En termes d'écriture, j'aimerais dire qu'on est au niveau de The Secret World, mais mon ego de fanboy doit souffrir : je suis obligé d'admettre que c'est The Secret World qui se hisse péniblement au niveau de The Witcher 3. Les quêtes, même les plus secondaires (qui s'avèrent parfois pas du tout secondaires), sont très bien écrites, sombres, torturées...
Bref, c'est tellement cool que je vais vous en reparler toute la semaine, parce que j'ai fait plusieurs dessins dessus. 
De rien.

03 juillet 2015

Neil's Games Week : Don't Starve

Notre Hervé préféré a donc attaqué une partie de Don't Starve, sans aucune info sur le jeu, sans rien savoir des objectifs, possibilités, build orders possibles et/ou recommandés. Donc forcément ça n'a pas mené bien loin, et il a fini par se suicider le sixième jour en cognant un beefalo à la pioche.


Don't Starve n'est pas vraiment un jeu indé, puisqu'il a été développé en 2013 par le studio canadien Klei Entertainment
Il s'agit d'un jeu de survie (c'est à la mode en ce moment) de type "sandbox", c'est-à-dire qu'il n'y a pas d'objectif précis, pas d'histoire, il s'agit juste de survivre le plus longtemps possible, l'idéal étant de se construire un campement à l'abri des dangers d'un monde assez horriblement hostile.
A peu près tout peut vous tuer dans Don't Starve, des animaux au climat. Le jeu n'en est pas moins pété de charme. Toutefois quand vous crevez connement après 45 jours de jeu, il n'est pas impossible de ressentir une certaine humeur... mais la nouvelle version Don't Starve Together, qui permet de jouer en multi, devrait être une bonne source de coopération et d'engueulades.

02 juillet 2015

Neil's Games Week : Hotline Miami

 
Techniquement c'est Hervé qui a testé Hotline Miami, mais le jeu n'a pas fait long feu pendant notre petite soirée.
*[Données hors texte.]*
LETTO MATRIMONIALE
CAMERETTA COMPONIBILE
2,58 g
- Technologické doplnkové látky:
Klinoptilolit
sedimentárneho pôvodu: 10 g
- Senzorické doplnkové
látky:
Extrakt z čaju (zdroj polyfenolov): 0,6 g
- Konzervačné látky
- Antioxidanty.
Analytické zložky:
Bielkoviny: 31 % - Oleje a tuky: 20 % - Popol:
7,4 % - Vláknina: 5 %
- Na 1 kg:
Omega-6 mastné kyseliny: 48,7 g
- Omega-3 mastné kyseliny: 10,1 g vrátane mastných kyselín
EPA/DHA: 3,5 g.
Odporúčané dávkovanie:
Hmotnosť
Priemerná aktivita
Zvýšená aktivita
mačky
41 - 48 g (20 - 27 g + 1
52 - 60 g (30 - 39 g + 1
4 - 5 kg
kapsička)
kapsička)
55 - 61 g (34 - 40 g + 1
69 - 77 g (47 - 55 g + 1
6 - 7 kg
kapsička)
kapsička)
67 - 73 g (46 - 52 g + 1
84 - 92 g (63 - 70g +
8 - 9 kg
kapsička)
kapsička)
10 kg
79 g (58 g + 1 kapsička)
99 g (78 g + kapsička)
Il faut dire qu'il est particulier, pour le dire gentiment.


Hotline Miami a été développé par Dennaton Games, un studio regroupant deux programmeurs, Jonatan Söderström et Dennis Wedin, et probablement beaucoup de méthamphétamine.
C'est un jeu d'action vu de dessus, extrêmement violent. Et pour décrire le gameplay, le meilleur terme est "nerveux". Les contrôles sont spéciaux mais extrêmement réactifs, et l'ambiance générale est, comme l'a admirablement décrite Fute, très "fin de soirée". Les couleurs, les effets de flou, la musique électro hypnotique vous plongent dans une atmosphère très arcade. Et on ne peut pas dire qu'il donne dans la glorification de la violence : le jeu est crade, notre protagoniste hyperviolent, mais à aucun moment il ne donne envie d'agir de même. 
Mais je n'ai pas réussi à dépasser le niveau 2 pour l'instant, le jeu étant beaucoup trop frénétique pour moi. J'y reviendrai sûrement un jour.

01 juillet 2015

Neil's Games Week : Limbo


Et c'est Marc, notre spécialiste du jeu de stratégie, qui s'est lancé sur Limbo, un jeu dont je vous avais déjà parlé ici.
Bien sûr il a fait preuve de sa mauvaise foi habituelle, qui n'a pas dissimulé l'intérêt qu'a provoqué ce jeu fascinant à l'ambiance bien particulière.


Limbo est un jeu danois d'Arnt Jensen, développé en 2010 par le studio Playdead.
Techniquement, il s'agit d'une série d'énigmes présentées sous forme d'un jeu de plates-formes. Votre personnage, un petit garçon, peut marcher, sauter (pas bien haut), pousser ou tirer des objets (pas bien lourds), et mourir. Et il va souvent exercer cette dernière option.
Comme l'image ci-dessous le laisse deviner, le jeu doit beaucoup à sa direction artistique en ombre chinoise, son animation somptueuse et sa cruauté abominable (le malheureux gamin anonyme se faisant empaler sans sommation plus souvent qu'à son tour). Les énigmes sont tordues mais solvables, et le jeu nécessite un minimum d'habileté dans le maniement du personnage, mais globalement c'est une expérience à tenter, assez fascinante, notamment pour sa narration qui passe tout entière par le gameplay (le jeu ne contient ni texte ni parole).